• [ESTRATTO DELLA FONTE]:

=-=-=

Il Decreto ufficiale con cui i due orionini spagnoli, morti il 3 agosto 1936 sono stati riconosciuti "martiri".
VALENTINA
Beatificationis seu Declarationis Martyrii
Servorum Dei RICHARDI GIL BARCELÓN
et ANTONII ARRUÉ PEIRÓ
ex Congregatione Parvi Operis a Divina Providentia
(† 1936)
Si veda anche: I beati martiri Ricardo Gil Barcelón e Antonio Arrué Peiró
Super Martyrio
«Sarete odiati da tutti a causa del mio nome. Ma nemmeno un capello del vostro capo andrà perduto. Con la vostra perseveranza salverete la vostra vita» (Lc 21,17-19).
Nella prima metà del XX secolo, la Spagna fu fortemente condizionata da una politica esplicitamente anticristiana che, attraverso leggi discriminatorie e interventi aggressivi, mirò al completo annientamento della Chiesa cattolica nella Nazione iberica. Sistematicamente, aderenti ai movimenti anarco-marxisti incendiarono conventi, distrussero chiese e immagini sacre, rivolsero accuse pretestuose a sacerdoti, consacrati, religiose e laici, per denigrarli agli occhi della popolazione e poterli massacrare impunemente.

=-=-=

• [DATI FORNITI]:
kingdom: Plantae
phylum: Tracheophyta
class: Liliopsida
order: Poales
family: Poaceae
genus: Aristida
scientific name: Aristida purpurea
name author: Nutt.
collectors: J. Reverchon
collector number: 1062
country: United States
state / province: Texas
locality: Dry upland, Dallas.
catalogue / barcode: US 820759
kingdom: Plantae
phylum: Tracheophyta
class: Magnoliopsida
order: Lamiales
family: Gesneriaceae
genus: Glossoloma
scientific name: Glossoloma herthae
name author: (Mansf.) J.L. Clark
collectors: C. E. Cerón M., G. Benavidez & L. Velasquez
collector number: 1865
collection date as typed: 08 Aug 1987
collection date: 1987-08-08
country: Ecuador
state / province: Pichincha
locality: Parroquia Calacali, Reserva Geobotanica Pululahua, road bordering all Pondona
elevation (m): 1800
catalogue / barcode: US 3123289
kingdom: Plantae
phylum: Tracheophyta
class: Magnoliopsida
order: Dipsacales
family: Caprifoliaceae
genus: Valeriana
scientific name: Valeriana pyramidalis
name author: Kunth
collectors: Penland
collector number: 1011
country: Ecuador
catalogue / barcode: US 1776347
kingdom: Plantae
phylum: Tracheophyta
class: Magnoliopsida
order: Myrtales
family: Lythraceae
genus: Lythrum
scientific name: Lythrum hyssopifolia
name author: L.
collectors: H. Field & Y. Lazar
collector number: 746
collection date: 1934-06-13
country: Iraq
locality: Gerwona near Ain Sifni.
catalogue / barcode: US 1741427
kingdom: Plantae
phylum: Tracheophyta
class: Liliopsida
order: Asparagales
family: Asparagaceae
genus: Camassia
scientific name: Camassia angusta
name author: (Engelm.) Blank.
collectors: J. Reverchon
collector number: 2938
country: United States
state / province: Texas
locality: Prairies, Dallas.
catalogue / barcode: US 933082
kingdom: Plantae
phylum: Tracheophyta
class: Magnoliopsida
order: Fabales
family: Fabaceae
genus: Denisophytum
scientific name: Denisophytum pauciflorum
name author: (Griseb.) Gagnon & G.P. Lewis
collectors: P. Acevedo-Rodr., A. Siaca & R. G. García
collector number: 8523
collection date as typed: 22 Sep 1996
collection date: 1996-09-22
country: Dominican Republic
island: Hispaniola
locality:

=-=-=

• [DA FARE]:
A. Elenca tutte le righe dell'elenco che contengono la stringa digitata "typed".
B. Scrivi la parte successiva del decreto sul martirio, riprendendo dopo l'ultima frase riportata.
Il decreto sul martirio e l'elenco sono materiali distinti tra loro.

• [RISPOSTE AI COMPITI]:
A.
collection date as typed: 08 Aug 1987
collection date as typed: 22 Sep 1996

B.
Anche la Chiesa valenzana fu colpita dal fenomeno persecutorio che comportò l’uccisione di numerosi membri del clero, suore e laici. In tale contesto si collocano gli eventi martiriali dei Servi di Dio Ricardo Gil Barcelón, sacerdote della Piccola Opera della Divina Provvidenza, e Antonio Arrué Peiró, postulante della medesima Congregazione.
Ricardo Gil Barcelón nacque a Manzanera di Teruel (Spagna) il 27 ottobre 1873, in una famiglia di nobili origini e benestante. «La mamma mi ha insegnato a pensare ai poveri» – scriverà più tardi il Servo di Dio – «ad avere un cuore grande, a guardare lontano»: manifesterà, in tal modo, la sua formazione cristiana ricevuta in famiglia e la sua sensibilità verso i più bisognosi. Nel 1885 entrò in seminario. Quindi si iscrisse alla Scuola Normale di Teruel per diventare maestro; ma ne fu espulso per diversi scontri verbali con il Direttore che, aderente alla massoneria, non perdeva occasione per deridere la fede e la Chiesa: per il giovane Ricardo la difesa della verità fu un valore più grande degli interessi personali. Svolse il servizio militare nelle Filippine, dove, durante un’azione della guerra ispano-americana, si trovò in grave pericolo di vita. In quel periodo compì gli studi teologici e fu ordinato sacerdote il 24 settembre 1904.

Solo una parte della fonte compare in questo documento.